EORTC 2016-Genomic characterization of immune targets in patient-derived xenograft models for translational assessment of immunotherapy

Title

Genomic characterization of immune targets in patient-derived xenograft models for translational assessment of immunotherapy

Authors

David Cerna1, Daniel Ciznadija1, Ido Ben zvi1, Ido Sloma1, David Sidransky2, and Angela Davies1, Neal Goodwin1 Champions Oncology, Baltimore, MD, USA. 2 Johns Hopkins University School of Medicine, Baltimore, MD, USA

Presented at

EORTC 2016

Abstract

Although oncology therapies reactivating the immune response by targeting checkpoints such as PD1 and PD-L1 are now FDA approved, development of therapeutics regulating other immune targets remains an area of active research. Differences between human and murine immune systems have generally limited the use of animal models in this setting. Whilst patient-derived xenograft (PDX) models are robust pre-clinical tools, whether they reflect human immune marker expression patterns remains unclear. Here we describe the genomic characterization of immunotherapy targets across a large panel of PDX models. This dataset is essential for planning downstream translational studies with PDX models in humanized mouse systems for evaluating immuno-oncology (IO) agents.
RNA sequencing was used on PDX models to determine the expression of genes considered targets for IO agents, including PD-L1, LAG3, IDO1 and 2, MUC1, and MUC4. Given the reported correlation between mutation load and response to IO agents, the total number of germline and somatic mutations (single nucleotide variations/small indels) in each PDX model was calculated from whole exome sequencing data.

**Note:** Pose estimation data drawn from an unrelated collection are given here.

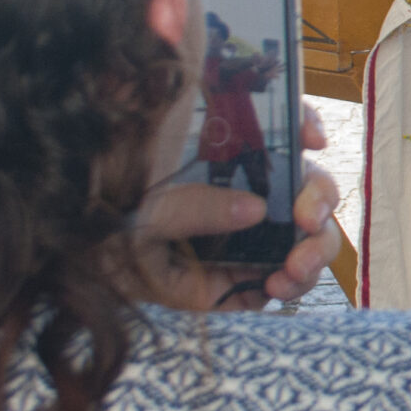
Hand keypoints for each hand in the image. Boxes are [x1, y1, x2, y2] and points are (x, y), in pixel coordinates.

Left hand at [129, 102, 343, 312]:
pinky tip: (278, 287)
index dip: (303, 124)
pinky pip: (294, 278)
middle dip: (320, 198)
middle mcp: (251, 192)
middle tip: (308, 220)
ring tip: (295, 268)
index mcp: (226, 158)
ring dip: (318, 248)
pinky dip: (298, 283)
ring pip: (314, 233)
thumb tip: (256, 209)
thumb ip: (195, 206)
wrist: (89, 281)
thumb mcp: (145, 209)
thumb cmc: (110, 226)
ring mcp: (257, 236)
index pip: (276, 127)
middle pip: (309, 182)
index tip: (311, 138)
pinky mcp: (253, 278)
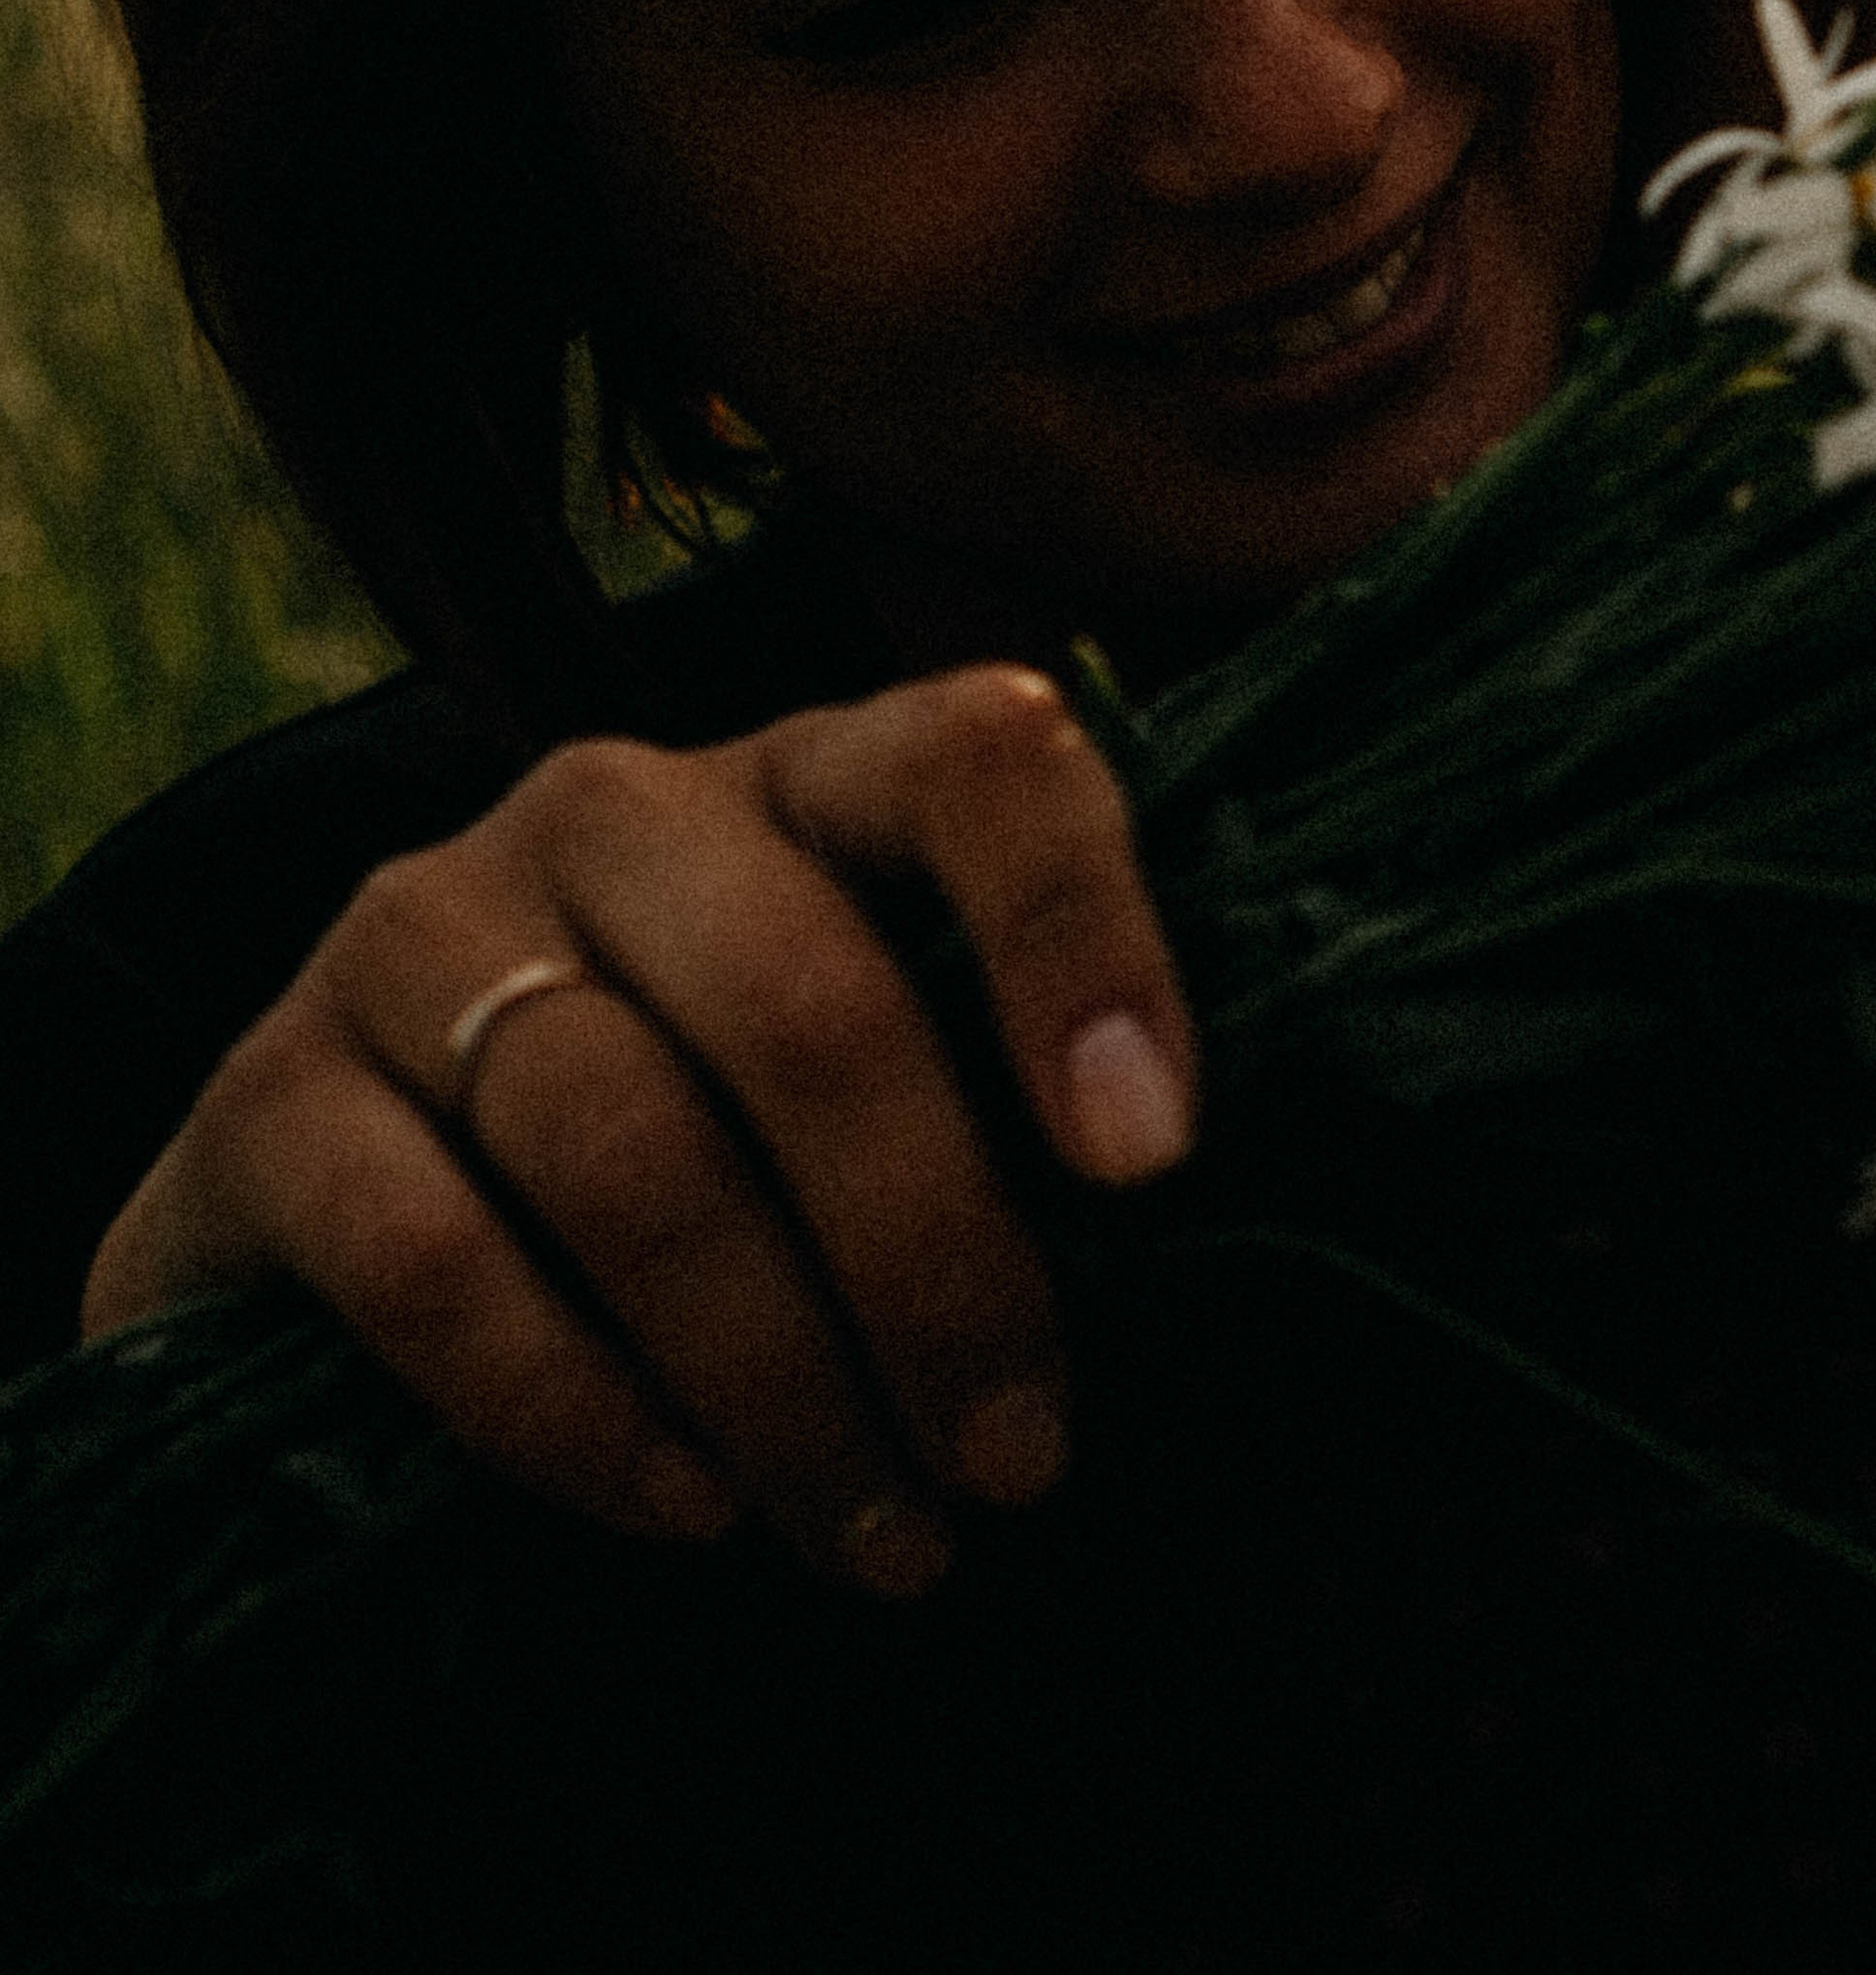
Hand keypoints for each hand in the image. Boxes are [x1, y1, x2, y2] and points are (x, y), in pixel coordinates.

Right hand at [81, 668, 1196, 1595]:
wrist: (343, 1201)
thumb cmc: (707, 1145)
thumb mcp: (865, 1076)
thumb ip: (1002, 1092)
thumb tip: (1183, 1233)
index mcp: (805, 777)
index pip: (974, 760)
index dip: (1078, 937)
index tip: (1154, 1162)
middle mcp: (614, 808)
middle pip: (807, 999)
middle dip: (935, 1257)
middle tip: (1018, 1462)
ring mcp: (421, 929)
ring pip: (632, 1143)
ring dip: (782, 1375)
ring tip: (880, 1539)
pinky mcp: (268, 1094)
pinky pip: (436, 1257)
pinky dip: (575, 1410)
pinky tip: (686, 1510)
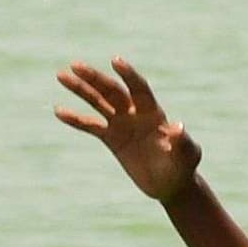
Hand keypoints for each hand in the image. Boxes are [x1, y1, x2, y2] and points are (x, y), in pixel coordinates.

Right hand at [56, 58, 200, 203]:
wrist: (170, 184)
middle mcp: (134, 112)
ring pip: (98, 102)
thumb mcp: (188, 156)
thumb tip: (177, 127)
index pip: (139, 88)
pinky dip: (76, 119)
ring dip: (80, 89)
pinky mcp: (111, 138)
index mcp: (153, 112)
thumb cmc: (183, 167)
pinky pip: (90, 126)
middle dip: (95, 78)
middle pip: (112, 91)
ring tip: (61, 76)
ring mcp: (121, 123)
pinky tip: (58, 111)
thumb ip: (184, 142)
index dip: (129, 75)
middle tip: (75, 66)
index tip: (115, 61)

HLA locus analysis by </sequence-based typing (SBT) was performed for graft-host alignment.
PDX models are robust translational models; however, evidence of their utility for evaluating IO agents has been limited. We have now described the differential expression of various new and well-characterized immune targets in a large number of solid tumor PDX models. Such models may be reasonable surrogates for screening novel immunotherapies in human immune system (HIS) mice.